Tommy was an excellent driver.  He had never had a driving accident. On the afternoon of March 13, 2001, he drove from his dairy farm five miles from Stephenville to the post office on Graham Street, just a short trip.  He was in an especially good mood.  Dairying was what he loved to do and the road ahead looked really good. With money from some property he’d sold, he was driving a new pickup and  he had a load of registered Holstein heifers coming from Canada that were paid for.  Early that morning he’d called his mother as he did most every morning.  His parents were on their way to Houston to visit her brother’s grave, so he talked to her on her cell phone, wishing them a safe trip.  The rest of the day had been spent with his sons and four of his 12 grandchildren, fixing up things around the dairy.

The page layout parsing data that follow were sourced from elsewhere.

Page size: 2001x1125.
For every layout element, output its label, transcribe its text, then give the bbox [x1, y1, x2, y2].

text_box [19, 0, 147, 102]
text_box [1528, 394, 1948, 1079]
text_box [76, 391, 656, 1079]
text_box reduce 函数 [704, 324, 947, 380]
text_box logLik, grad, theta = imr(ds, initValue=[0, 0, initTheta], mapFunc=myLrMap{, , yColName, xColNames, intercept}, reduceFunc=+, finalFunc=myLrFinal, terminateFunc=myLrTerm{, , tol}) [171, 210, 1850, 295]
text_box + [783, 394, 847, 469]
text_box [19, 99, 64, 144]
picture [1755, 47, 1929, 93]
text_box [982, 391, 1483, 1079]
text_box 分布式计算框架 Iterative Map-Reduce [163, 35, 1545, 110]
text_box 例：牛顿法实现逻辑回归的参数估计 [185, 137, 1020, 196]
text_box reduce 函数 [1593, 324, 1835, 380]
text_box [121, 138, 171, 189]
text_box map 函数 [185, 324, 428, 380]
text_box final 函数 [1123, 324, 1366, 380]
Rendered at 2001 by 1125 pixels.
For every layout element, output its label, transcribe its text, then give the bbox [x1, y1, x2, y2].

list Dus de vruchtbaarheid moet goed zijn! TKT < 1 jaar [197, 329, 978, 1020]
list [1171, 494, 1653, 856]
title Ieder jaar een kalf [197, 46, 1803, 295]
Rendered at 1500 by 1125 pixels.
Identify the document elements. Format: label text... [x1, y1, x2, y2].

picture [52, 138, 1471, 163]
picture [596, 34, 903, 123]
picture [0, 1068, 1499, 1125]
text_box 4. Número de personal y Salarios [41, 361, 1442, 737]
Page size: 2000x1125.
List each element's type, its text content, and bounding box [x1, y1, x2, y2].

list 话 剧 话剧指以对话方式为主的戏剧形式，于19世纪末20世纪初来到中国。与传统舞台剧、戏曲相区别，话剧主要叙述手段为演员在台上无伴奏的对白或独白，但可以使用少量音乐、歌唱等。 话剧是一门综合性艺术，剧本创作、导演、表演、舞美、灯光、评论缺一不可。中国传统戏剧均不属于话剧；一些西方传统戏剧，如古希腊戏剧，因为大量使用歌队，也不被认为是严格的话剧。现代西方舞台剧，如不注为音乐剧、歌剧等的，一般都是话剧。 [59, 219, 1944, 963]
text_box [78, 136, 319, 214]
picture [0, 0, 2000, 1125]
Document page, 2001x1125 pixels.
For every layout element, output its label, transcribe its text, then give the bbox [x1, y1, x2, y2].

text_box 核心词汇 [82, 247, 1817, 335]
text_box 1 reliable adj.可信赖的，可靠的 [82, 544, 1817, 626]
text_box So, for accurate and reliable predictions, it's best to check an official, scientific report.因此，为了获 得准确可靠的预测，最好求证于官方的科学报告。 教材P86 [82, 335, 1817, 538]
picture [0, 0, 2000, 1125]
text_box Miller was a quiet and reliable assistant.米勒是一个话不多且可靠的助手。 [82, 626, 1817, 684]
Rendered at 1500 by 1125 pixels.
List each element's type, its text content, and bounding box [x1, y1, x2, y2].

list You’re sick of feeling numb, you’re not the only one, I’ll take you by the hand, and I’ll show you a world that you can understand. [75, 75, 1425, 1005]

Around 3:00 he got in his pickup for the short trip to town.  At first the grandchildren jumped in to go with him but then decided to stay at the dairy and ride around in the Polaris he had bought just the day before.  At the post office he saw Kenneth Pack, an old friend. They talked about the dairy business.  On Graham Street he stopped at Polished Pets to visit with his wife, Beverley, then started down the Lingleville Highway toward home.

A light blue pickup was parked on the right shoulder up ahead.  The driver, a student at TSU had started to her parents’ home in Abilene then decided to turn around and go back to Stephenville. As Tommy started to pass, she turned sharply to the left. Her left front fender struck the other pickup on the right side behind the passenger’s second door. The sudden hard impact caused Tommy’s pickup to spin out of control, sliding down the highway and overturning at least twice.  He was thrown from the truck. 

 He was a good driver.  He was only 3 miles from home.  The weather was clear.  No alcohol or drugs were involved. The accident was not his fault.  Would he be alive if he had been wearing a seat-belt?  That is the heart-breaking thought that haunts us all daily. 

For your own sake and for the sake of all those who love you, don’t move your vehicle out of the driveway until everyone is buckled up.